Au micro du 98,5 cette semaine, le porte-parole de la CDPQ invitait les familles qui se rendent à Montréal le week-end à prendre le train.

Or pour une famille de Brossard qui compte deux parents et deux enfants, il en coûterait 30 $ pour un aller-retour au Quartier des spectacles en REM. Le même déplacement en auto coûterait entre 15 et 20 $, stationnement et essence compris, et sans le transfert du REM au métro.

Si on veut diminuer le nombre d’autos qui entrent à Montréal le week-end, il faut que les tarifs soient plus avantageux pour les familles.

Par contre, le REM devient beaucoup plus intéressant pour un travailleur du centre-ville en mode hybride qui se rend à Montréal avec sa voiture deux fois par semaine. Si on compte un stationnement à 25 $ par jour (un tarif très raisonnable), sans compter l’essence, on arrive à 200 $ par mois. Et c’est sans considérer les frustrations causées par la circulation.

La carte OPUS mensuelle tous modes AB coûte 155 $ et peut être utilisée tout le mois pour aller partout dans la région métropolitaine. Est-ce que cela convaincra les gens de changer leurs habitudes ? Il faut l’espérer.

En 2016 notre collègue Francis Vailles citait une étude de la firme SDG qui avait sondé les intentions des usagers. Les résultats n’étaient pas très encourageants, on notait un noyau dur qui ne voulait rien savoir de laisser tomber l’auto, peu importe les prix et les tracas.

Mais depuis, sept années ont passé. Et les conséquences des changements climatiques nous pètent au visage. Il faut souhaiter que ce soit assez pour convaincre ceux qui vivent dans des milieux très bien desservis par les transports collectifs de laisser l’auto à la maison.

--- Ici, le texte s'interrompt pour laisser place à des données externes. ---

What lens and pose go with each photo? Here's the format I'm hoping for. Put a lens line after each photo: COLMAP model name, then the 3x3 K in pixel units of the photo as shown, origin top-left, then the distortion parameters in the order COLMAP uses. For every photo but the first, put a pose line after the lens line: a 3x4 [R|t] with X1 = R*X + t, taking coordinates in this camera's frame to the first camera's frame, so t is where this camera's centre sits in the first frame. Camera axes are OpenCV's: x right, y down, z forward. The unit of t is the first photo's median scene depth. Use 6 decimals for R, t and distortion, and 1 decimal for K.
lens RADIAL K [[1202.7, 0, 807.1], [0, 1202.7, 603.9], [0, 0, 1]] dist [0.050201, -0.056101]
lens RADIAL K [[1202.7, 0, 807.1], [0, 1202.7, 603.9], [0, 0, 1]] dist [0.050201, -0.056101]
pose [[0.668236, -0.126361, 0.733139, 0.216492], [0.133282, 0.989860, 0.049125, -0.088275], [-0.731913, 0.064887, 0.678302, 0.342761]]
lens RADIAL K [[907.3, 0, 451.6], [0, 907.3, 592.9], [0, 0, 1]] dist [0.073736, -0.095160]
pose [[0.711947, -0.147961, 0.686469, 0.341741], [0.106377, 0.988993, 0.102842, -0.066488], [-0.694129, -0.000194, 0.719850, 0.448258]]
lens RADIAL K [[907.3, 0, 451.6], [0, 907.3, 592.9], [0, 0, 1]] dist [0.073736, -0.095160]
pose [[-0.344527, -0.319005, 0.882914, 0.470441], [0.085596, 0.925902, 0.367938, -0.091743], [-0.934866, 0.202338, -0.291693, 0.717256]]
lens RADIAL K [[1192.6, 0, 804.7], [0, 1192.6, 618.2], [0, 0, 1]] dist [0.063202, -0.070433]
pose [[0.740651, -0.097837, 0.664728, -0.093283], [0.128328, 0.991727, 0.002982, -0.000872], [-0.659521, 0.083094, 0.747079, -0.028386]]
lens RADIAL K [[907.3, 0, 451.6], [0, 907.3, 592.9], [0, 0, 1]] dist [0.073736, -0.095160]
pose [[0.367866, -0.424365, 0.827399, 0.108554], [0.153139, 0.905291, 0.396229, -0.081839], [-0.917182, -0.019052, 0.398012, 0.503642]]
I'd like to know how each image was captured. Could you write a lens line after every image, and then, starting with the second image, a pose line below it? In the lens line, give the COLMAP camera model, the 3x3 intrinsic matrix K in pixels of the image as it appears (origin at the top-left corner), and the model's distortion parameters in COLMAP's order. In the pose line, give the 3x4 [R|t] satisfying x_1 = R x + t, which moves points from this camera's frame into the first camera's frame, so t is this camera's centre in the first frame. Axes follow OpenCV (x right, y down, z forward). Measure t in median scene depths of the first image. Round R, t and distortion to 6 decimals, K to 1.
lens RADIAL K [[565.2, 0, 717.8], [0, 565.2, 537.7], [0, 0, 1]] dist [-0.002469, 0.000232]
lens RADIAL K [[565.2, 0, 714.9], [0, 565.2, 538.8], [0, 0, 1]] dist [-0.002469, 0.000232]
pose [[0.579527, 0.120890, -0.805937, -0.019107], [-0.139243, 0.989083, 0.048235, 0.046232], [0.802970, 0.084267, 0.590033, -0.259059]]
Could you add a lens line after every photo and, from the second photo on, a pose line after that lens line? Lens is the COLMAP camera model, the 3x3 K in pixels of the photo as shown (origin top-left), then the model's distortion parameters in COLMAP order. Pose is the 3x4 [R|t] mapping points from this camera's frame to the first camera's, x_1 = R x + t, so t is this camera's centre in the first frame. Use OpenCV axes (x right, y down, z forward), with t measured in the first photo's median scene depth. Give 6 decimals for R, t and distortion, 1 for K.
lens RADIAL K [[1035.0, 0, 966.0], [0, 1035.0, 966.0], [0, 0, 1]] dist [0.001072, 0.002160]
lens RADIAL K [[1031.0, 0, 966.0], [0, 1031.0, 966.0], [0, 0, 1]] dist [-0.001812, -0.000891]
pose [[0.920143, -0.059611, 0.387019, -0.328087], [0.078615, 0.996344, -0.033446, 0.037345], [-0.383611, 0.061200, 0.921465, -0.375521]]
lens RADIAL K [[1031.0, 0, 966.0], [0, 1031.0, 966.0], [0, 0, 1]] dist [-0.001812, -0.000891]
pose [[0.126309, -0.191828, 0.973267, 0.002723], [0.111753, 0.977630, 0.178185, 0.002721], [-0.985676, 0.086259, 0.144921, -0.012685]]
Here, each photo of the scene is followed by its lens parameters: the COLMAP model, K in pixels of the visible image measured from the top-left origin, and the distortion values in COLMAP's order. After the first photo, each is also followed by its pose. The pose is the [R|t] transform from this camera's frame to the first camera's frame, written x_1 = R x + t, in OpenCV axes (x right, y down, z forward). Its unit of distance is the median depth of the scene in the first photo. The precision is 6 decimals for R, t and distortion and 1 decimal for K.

Tous les regards sont tournés vers le REM. Avec raison, car c’est le plus important projet de transport collectif à Montréal depuis le métro. L’adhésion des usagers et leur degré d’enthousiasme au cours des prochains mois auront un impact certain sur l’avenir du projet de transport collectif dans l’est de Montréal. Et sur la volonté d’investir dans d’autres projets de transport collectif structurants au Québec.

Pour toutes ces raisons, il faut que le REM soit une réussite.

Rectificatif
Ce texte a été modifié afin de préciser que le coût de la carte mensuelle Opus tous modes AB est de 155 $. Une version antérieure de ce texte indiquait que le coût était de 190 $. Il s’agit plutôt du coût de la carte tous modes ABC.